- SOAL YANG DIKERJAKAN -
**a.** Jawab pertanyaan berikut berdasarkan teks tentang pendidikan nasional.
(i) Siapa yang memandang pendidikan sebagai proses pemanusiaan manusia?
(ii) Apa yang dibicarakan para birokrat pendidikan dalam pidato mereka?
(iii) Dari bidang apa asal istilah yang dikembangkan dunia pendidikan?
**b.** Tuliskan lanjutan teks tentang pendidikan nasional, mulai sesudah kalimat terakhirnya.

Oleh: Darmaningtyas
Praksis pendidikan nasional kian kering dan cenderung menyesatkan. Hal itu karena terlepas dari proses kebudayaan dan lingkungan sosial yang ada. Substansi pendidikan sebagai upaya memerdekakan manusia (Ki Hadjar Dewantara) atau sebagai proses pemanusiaan manusia (Driyarkara) justru terabaikan oleh berbagai persoalan teknis, manajerial, dan birokrasi. Padahal, ketiga masalah itu seharusnya hanya menjadi penopang substansi pendidikan, bukan sebaliknya. Tetapi, perhatikan pidato birokrat pendidikan di negeri ini, semua hanya bicara masalah teknis-manajerial.
Fenomena tragis itu bermula dari istilah yang dikembangkan dunia pendidikan berasal dari istilah manajemen industri/ekonomi. Istilah-istilah itu terus diproduksi, lalu menjadi wacana dan secara substil membentuk watak baru institusi maupun praksis pendidikan nasional.

- CUPLIKAN DATA -
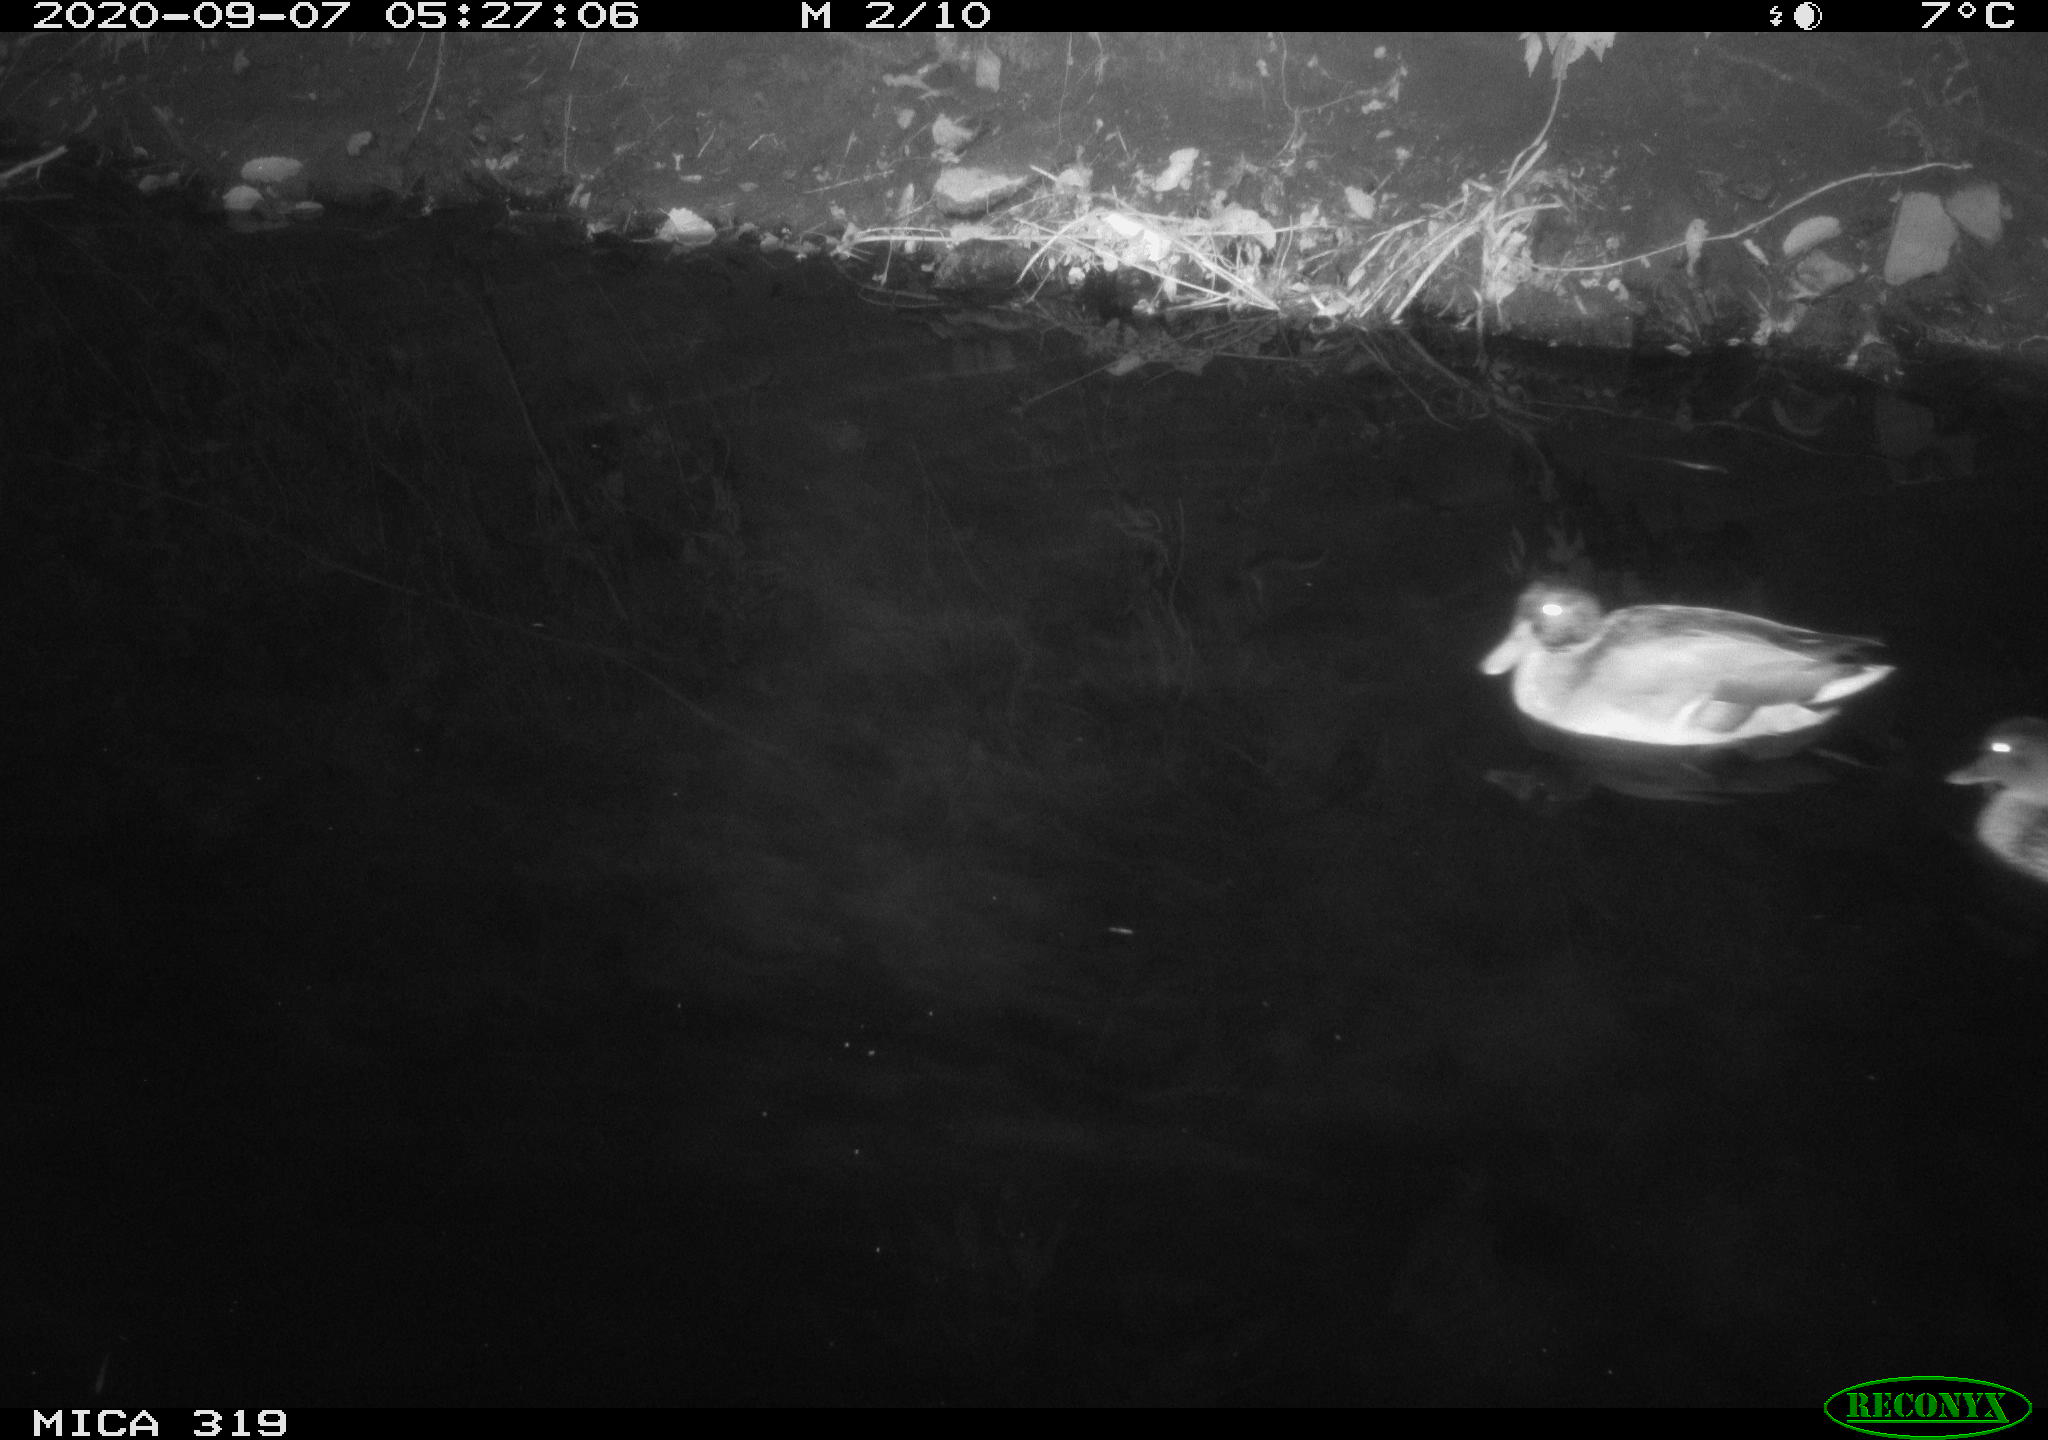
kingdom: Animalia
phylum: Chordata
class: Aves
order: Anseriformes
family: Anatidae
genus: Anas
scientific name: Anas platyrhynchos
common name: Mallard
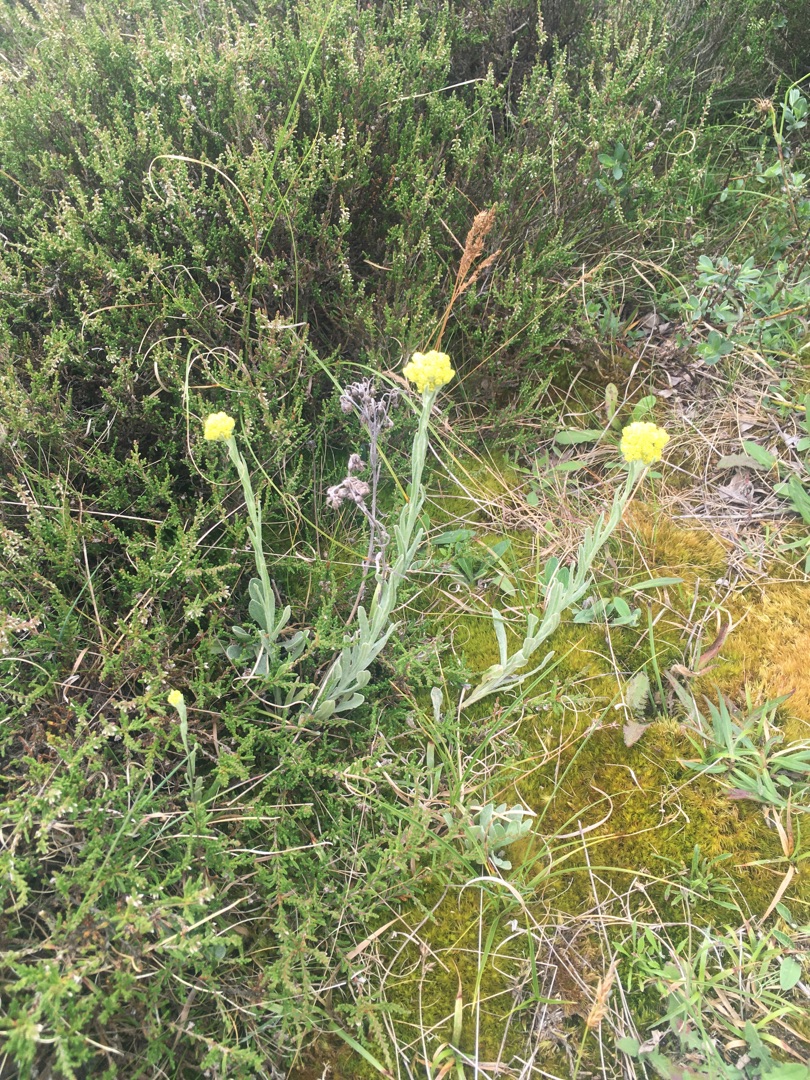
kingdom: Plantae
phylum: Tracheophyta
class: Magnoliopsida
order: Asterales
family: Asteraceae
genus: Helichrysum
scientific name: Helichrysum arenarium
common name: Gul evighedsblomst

- JAWABAN YANG DIHARAPKAN -
**a.**
(i) Driyarkara.
(ii) Mereka hanya membicarakan masalah teknis-manajerial.
(iii) Istilah itu berasal dari manajemen industri/ekonomi.

**b.**
Istilah ekonomi
Awalnya istilah ”SDM” (sumber daya manusia) yang diadopsi mengganti kata ”manusia”. Istilah ini banyak dipakai sejak Wardiman Djojonegoro menjabat Menteri Pendidikan dan Kebudayaan. Para Menteri Pendidikan dan Kebudayaan sebelumnya jarang menggunakan istilah itu. Kata SDM hanya digunakan dalam konteks ekonomi saja.
Dalam wawancara pribadi (1998), Fuad Hassan menjelaskan, istilah manusia itu lebih kompleks dan multidimensi daripada SDM yang lebih bersifat ekonomis dan dapat dieksploitasi. Mengganti kata manusia dengan SDM sama dengan mereduksi harkat kemanusiaan.
Penggunaan istilah SDM sejalan dengan konsep pendidikan link and match. Pada kurun waktu yang sama, demam globalisasi mewabah dan menjangkiti pejabat Indonesia, terlebih sejak KTT APEC di Bogor (1994). Penggunaan kata SDM diiringi kata-kata: unggul, nilai tambah, kompetensi, kompetisi, pasar, daya saing, dan lainnya. Berbagai pidato pejabat selalu merangkai kata-kata ”menyiapkan SDM yang memiliki kompetensi unggul atau nilai tambah untuk berkompetisi atau bersaing di pasar global”. Sejak itu, terminologi di korporasi menjadi terminologi sah dunia pendidikan nasional.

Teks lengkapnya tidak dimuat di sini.